Quando passamos pelas margens do Douro no Porto ou em Vila Nova de Gaia, não conseguimos ficar indiferentes aos pequenos barcos em madeira que aí encontramos. Afinal, os famosos barcos Rabelos apelam à tradição e à antiguidade, mas também à bravura e coragem dos portugueses. Mas qual é a sua origem e qual é a sua história?
Muito antes da criação de estradas e caminhos-de-ferro, as remotas quintas do Vinho do Porto eram acessíveis apenas pelo rio. Assim, os barcos Rabelos tiveram um papel crucial em dar a conhecer ao mundo este vinho, que tinha que ser apreciado por todo o mundo.
Desempenharam um papel crucial no transporte eficaz do vinho do Porto desde o local onde eram produzidos, no Douro Vinhateiro, até ao local onde ficavam as caves e os empresários que o exportavam, no Porto e em Gaia.
Mas, nesta altura, o Douro fervilhava de fúria, correndo com uma cólera e raiva inigualáveis, só descansando quando chegava ao mar. Até à construção das barragens, na década de 70, o rio tinha uma corrente turbulenta e muito rápida. E foram estas mesmas águas que os barcos Rabelos atravessaram, liderados por corajosos marinheiros portugueses.
Estes barcos foram uma obra-prima do seu tempo, tendo sido desenhados para sobreviver às rápidas correntes do Douro. São uma embarcação de fundo chato e com vela quadrada, que mede entre 19 a 23 metros, que podia transportar até 100 barris de vinho do Porto e uma tripulação de até 12 homens.
Estes tripulantes eram homens de fé, até porque só com uma crença inabalável e certezas de proteção divina se conseguia ter a coragem necessária para partir numa jornada tão fatídica, sempre com a incerteza se voltariam a pisar em terra firme.
Algumas viagens eram incrivelmente calmas, mas quando o barco era apanhado na corrente enfurecida, não havia mais a fazer que confiar no destino e rezar.

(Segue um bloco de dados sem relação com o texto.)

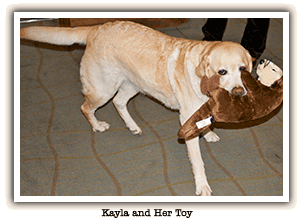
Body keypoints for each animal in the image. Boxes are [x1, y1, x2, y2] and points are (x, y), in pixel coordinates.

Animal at [20, 21, 255, 196]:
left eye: (242, 68)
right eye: (222, 71)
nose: (238, 92)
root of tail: (96, 27)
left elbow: (205, 125)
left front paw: (209, 134)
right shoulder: (187, 119)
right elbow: (197, 161)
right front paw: (202, 186)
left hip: (133, 84)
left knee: (119, 102)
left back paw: (132, 126)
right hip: (104, 89)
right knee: (85, 107)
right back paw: (97, 126)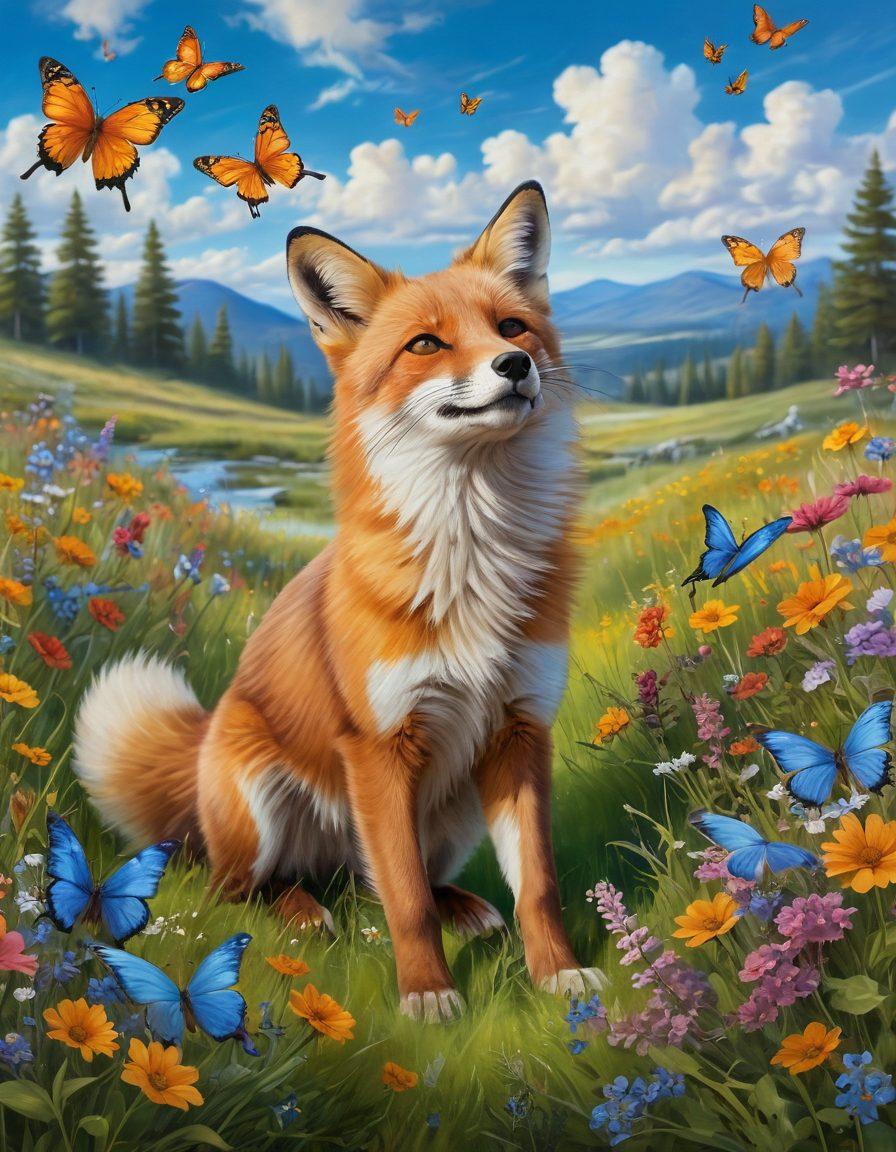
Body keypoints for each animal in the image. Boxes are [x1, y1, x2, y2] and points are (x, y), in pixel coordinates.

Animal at [73, 180, 604, 1020]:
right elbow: (406, 903)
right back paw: (301, 914)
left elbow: (536, 887)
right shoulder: (378, 746)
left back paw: (463, 908)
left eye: (512, 327)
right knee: (245, 889)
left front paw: (559, 978)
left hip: (451, 806)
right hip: (259, 803)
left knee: (376, 880)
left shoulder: (520, 730)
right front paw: (427, 997)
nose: (516, 364)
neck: (472, 553)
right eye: (425, 345)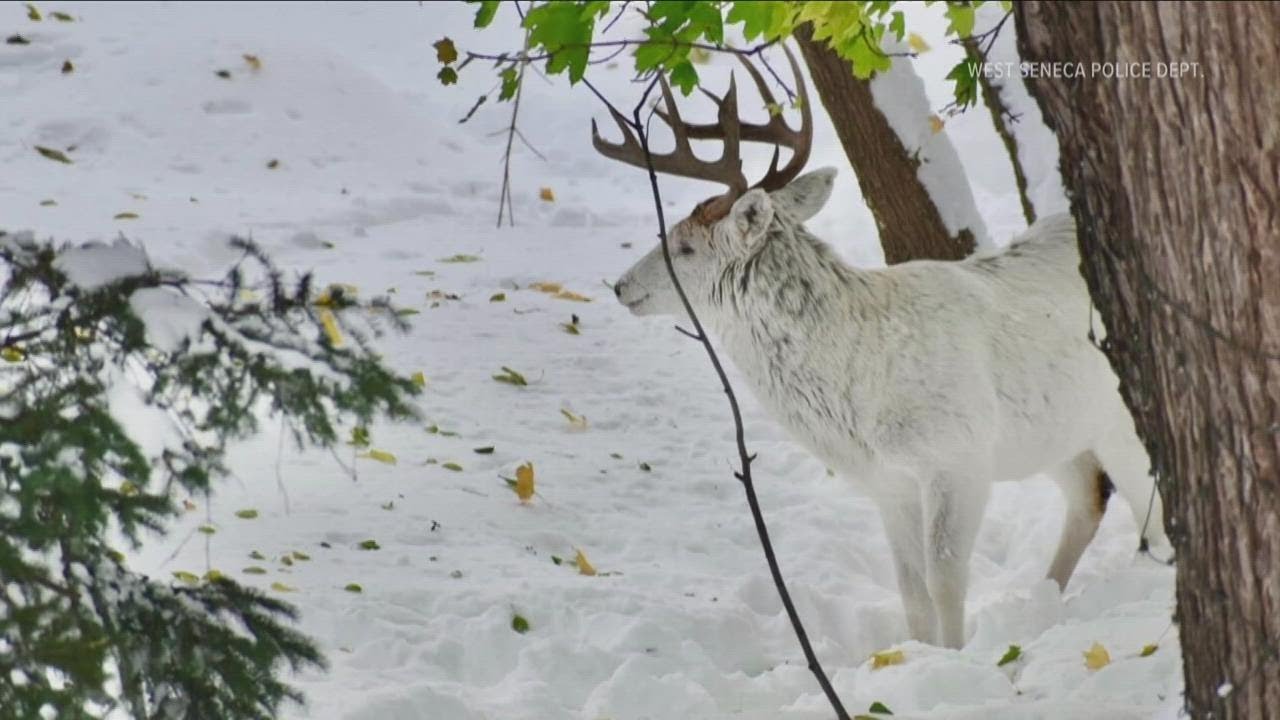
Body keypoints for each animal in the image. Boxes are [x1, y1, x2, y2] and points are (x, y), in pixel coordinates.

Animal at [596, 47, 1169, 650]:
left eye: (684, 247)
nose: (621, 285)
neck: (860, 381)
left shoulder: (958, 454)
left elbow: (945, 579)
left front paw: (956, 656)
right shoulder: (888, 483)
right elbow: (911, 590)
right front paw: (919, 651)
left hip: (1116, 421)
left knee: (1148, 512)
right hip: (1056, 431)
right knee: (1088, 497)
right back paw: (1047, 597)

Numa tentativa de as preces chegarem mais rapidamente aos céus, era costume dar nomes religiosos aos barcos Rabelos, e foram também edificados diversos santuários e desenhadas maravilhosas pinturas nos penhascos com vista para os desfiladeiros mais perigosos.
Infelizmente, isto não era suficiente muitas vezes e, apesar de serem homens fortes e habilitados a navegar, muitos perderam a vida no Douro, incluindo o Barão Forrester, que faleceu afogado em 1861, no seguimento de um naufrágio.Diz-se que foi dos primeiros a afogar-se devido ao peso do seu lendário cinto de dinheiro, cheio de ouro.
No mesmo barco Rabelo onde se afogou o Barão Forrester seguia também a famosa empresária Antónia Adelaide Ferreira, conhecida como a “Ferreirinha“, que não se terá afogado graças às saias de balão que vestia, que a fizeram flutuar até às margens do Douro.
Apesar de tudo, e malgrado as águas impiedosas, muitos Rabelos chegaram ao seu destino, e milhares de barris chegaram às caves do Vinho do Porto, sendo o vinho depois enviado para o mundo.
A primeira via ferroviária do Douro foi terminada em 1887, o que marcou o declínio dos barcos Rabelos, que deixaram de ser a única opção para o transporte de mercadorias. Mesmo assim, estes barcos não caíram em desuso durante décadas – de facto, crê-se que a última viagem de um Rabelo pelo Douro ocorreu já em 1964.
Nos nossos dias, os Rabelos continuam a embelezar o Douro, ainda que apenas na zona ribeirinha. Continua a valer a pena fazer um cruzeiro pelas margens do Porto e de Vila Nova de Gaia em réplicas destes belos barcos.
E no dia de São João, a 24 de junho, realiza-se um dos eventos mais aguardados do ano, a “Regata Anual dos Rabelos”, evento que embeleza as margens do Douro e ajudam a manter viva a memória desta História tão orgulhosamente portuguesa.